Russia tightens gay website crackdown and bans HIV health website

Russia’s media regulator is shutting down a HIV health website as it continues to target LGBT+ websites in a media censorship crackdown.

The Federal Service for Supervision of Communications, known as Roskomnadzor, has ruled that LGBT+ portal and health website Parni PLUS (Guys Plus) can no longer run as it “promotes unconventional sexual relations.”

In a notice issued to the website, the media regulator said that the website violated Russia’s gay propaganda law, as it “contains information that challenges family values ​​that promote unconventional sexual relations,” reported Gay Star News.


An activist of Vesna (Spring) youth movement protest against the blocking of the popular messaging app Telegram in Russia, after it refused to give state security services access to private conversations. (OLGA MALTSEVA/AFP/Getty)

Although the website will be able to appeal to decision, the scope to save the domain doesn’t look bright.

Russia’s longest-running LGBT+ website,, was also recently shut down by Roskomnadzor in the crackdown on LGBT+ content.

However, the state’s censorship chokehold is increasing its grip on all Russian modes of communication.

Telegram, which is known as the Russian version of WhatsApp, has been shut down by the regulator as it could not access users’ encrypted messages.

In response, users trolled the media regulator’s headquarters by reclassifying it as a closed down gay bar on Google Maps.



The ever-increasing hostility towards gay, lesbian, bi and trans Russians since the introduction of the 2013 gay propaganda law is putting queer Russians’ wellbeing and lives at risk.

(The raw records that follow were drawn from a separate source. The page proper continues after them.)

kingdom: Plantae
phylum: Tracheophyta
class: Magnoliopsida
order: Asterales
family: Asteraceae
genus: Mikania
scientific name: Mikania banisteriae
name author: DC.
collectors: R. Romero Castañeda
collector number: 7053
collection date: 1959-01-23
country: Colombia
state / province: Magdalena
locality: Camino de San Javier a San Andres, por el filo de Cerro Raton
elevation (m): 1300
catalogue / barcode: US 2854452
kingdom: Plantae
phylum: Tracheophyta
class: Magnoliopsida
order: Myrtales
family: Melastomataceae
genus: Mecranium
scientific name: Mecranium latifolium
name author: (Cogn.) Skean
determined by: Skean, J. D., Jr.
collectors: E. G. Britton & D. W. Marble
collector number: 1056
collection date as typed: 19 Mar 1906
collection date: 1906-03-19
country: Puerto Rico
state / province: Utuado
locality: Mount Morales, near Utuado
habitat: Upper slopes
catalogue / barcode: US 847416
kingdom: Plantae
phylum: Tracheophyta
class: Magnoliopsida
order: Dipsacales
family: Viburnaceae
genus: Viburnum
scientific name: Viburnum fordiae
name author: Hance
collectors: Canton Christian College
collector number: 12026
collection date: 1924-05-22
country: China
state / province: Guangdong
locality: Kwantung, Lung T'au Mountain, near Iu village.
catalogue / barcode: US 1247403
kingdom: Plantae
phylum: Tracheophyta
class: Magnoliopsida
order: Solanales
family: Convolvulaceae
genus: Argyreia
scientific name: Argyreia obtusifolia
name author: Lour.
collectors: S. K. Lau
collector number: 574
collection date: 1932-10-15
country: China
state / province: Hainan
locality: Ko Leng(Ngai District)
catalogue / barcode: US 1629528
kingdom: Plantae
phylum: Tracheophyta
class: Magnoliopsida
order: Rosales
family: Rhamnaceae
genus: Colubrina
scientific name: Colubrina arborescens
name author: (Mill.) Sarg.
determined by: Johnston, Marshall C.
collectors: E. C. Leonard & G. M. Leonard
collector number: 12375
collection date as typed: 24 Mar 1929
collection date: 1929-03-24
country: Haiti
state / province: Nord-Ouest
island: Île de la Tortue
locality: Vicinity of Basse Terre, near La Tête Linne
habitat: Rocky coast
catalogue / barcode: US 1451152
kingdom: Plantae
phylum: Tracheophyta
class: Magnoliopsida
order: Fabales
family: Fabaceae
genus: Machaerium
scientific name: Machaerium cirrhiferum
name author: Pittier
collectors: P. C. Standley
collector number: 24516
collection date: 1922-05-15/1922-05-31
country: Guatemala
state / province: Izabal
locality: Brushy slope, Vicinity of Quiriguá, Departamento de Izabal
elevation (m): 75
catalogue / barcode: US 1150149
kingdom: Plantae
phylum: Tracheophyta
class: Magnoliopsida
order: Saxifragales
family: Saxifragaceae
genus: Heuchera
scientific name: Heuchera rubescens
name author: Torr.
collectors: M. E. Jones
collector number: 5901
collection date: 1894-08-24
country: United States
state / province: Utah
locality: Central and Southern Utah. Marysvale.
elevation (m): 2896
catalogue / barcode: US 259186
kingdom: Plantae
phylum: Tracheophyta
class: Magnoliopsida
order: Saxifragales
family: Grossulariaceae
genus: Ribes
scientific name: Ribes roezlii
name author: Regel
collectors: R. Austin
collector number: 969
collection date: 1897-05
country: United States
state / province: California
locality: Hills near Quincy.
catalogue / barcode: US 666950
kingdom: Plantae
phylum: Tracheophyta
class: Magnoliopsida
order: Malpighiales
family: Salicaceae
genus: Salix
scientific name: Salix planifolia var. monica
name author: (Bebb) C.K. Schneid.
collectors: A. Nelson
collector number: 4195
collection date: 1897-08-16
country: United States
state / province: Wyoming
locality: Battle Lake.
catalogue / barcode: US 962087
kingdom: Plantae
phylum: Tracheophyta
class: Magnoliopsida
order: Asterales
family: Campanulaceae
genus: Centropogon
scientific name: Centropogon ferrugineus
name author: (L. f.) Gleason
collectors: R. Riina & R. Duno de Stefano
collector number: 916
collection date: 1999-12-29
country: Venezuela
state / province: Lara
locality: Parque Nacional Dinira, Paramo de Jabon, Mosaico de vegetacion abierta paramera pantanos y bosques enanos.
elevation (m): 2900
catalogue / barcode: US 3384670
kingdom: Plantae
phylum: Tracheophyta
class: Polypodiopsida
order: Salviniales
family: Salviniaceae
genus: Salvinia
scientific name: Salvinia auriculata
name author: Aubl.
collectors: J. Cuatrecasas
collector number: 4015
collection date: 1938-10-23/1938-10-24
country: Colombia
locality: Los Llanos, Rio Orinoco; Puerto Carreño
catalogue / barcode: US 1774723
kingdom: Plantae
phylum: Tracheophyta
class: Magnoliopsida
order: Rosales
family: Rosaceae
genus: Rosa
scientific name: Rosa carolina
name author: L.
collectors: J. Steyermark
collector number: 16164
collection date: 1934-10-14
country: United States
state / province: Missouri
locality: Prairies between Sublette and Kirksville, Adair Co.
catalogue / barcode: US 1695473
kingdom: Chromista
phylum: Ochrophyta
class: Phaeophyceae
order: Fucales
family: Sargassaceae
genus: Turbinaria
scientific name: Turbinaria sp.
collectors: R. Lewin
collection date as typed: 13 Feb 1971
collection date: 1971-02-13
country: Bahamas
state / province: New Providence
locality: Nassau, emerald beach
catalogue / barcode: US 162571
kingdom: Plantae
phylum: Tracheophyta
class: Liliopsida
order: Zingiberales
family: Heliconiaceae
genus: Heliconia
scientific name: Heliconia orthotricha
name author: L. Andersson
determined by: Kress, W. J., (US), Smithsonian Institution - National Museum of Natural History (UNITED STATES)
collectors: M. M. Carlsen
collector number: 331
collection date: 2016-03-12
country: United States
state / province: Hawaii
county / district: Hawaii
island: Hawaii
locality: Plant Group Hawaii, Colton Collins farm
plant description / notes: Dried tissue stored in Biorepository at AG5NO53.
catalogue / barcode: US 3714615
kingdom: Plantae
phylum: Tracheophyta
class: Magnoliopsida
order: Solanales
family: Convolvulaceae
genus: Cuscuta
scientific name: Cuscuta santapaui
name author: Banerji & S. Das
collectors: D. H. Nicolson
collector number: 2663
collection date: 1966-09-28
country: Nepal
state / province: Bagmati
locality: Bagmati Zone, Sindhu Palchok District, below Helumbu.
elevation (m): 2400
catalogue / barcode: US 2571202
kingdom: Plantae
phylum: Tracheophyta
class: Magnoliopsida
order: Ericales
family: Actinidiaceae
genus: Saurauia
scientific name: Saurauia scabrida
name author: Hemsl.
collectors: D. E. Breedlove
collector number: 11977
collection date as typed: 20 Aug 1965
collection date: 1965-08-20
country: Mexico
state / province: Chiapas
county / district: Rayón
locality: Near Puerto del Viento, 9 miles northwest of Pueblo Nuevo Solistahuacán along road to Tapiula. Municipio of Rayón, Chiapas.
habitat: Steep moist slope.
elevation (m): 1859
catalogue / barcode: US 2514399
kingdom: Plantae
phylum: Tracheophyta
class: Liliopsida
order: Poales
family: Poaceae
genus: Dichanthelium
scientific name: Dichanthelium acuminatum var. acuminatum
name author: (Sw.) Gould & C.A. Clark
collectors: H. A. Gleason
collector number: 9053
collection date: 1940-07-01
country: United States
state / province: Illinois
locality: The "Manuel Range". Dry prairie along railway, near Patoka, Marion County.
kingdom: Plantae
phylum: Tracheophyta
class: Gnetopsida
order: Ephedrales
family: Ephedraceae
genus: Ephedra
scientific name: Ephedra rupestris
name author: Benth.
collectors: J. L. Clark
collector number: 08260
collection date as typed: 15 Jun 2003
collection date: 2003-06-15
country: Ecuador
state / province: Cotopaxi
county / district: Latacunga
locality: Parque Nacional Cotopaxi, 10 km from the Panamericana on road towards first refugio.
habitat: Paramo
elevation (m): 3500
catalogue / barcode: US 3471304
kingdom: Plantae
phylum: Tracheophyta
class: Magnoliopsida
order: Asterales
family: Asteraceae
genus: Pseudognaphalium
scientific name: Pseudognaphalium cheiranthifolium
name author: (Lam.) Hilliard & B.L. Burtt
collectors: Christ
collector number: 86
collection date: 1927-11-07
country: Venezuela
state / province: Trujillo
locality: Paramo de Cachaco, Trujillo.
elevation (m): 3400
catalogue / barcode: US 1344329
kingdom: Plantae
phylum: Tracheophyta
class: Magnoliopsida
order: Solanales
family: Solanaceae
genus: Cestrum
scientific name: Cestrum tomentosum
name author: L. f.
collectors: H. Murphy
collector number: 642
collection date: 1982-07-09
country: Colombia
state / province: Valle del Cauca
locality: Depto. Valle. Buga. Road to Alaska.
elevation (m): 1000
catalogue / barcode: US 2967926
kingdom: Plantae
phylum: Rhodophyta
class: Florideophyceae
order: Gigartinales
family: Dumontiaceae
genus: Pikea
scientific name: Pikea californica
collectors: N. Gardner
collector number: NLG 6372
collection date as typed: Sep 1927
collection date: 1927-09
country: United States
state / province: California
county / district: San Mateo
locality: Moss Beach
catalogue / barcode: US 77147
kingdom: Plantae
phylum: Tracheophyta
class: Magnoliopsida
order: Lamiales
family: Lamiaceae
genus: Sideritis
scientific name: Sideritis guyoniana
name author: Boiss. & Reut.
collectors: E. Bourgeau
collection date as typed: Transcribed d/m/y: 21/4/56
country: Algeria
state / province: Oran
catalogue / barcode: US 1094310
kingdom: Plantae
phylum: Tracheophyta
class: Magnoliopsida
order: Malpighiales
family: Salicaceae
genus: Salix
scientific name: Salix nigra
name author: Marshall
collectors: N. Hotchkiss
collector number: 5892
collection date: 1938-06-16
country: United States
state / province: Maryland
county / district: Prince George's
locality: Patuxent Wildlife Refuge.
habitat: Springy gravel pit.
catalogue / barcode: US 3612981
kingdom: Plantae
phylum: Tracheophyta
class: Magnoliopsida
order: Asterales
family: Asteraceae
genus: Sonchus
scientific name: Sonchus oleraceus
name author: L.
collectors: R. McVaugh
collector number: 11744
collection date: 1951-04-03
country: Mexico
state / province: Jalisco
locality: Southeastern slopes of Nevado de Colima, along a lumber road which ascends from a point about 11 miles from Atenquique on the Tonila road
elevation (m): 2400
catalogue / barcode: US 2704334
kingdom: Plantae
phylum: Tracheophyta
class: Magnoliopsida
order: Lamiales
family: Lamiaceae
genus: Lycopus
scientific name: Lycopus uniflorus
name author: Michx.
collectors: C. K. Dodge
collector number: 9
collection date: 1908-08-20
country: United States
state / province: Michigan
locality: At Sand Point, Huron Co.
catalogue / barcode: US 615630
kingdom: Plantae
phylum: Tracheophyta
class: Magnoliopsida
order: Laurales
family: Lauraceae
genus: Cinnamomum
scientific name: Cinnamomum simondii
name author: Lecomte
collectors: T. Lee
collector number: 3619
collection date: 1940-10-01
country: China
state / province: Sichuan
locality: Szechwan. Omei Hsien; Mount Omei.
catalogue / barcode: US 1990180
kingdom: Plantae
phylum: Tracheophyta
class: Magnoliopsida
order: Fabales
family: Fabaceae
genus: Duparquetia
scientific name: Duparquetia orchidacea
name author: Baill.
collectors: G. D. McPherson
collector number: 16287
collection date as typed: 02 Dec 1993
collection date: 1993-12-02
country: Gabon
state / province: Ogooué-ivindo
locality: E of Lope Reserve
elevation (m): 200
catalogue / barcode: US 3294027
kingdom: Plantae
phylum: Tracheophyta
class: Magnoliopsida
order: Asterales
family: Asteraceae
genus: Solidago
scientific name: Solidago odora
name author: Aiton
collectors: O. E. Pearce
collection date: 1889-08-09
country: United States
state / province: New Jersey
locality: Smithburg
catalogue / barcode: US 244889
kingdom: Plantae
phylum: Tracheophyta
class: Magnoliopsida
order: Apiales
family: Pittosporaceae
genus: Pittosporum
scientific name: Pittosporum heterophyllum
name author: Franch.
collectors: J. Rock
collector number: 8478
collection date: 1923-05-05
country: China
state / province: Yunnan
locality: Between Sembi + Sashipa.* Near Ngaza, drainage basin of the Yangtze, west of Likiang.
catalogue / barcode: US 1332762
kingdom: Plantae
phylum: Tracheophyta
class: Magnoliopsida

However, there is one recent website which slipped through the watchful eye of Roskomnadzor – a website which incites members of the public to report and torture gay Russians.


Website Saw

Known as ‘Saw’ in English and styled on the horror film, the website is asking users to target Russians in different geographical areas each day of May to bring about “Chechnya’s comeback,” a purge of gay people that saw at least 200 LGBT+ people held in prison and tortured.

Although websites like this have appeared on the dark web before, this is the first time a website like it has been available as an open domain.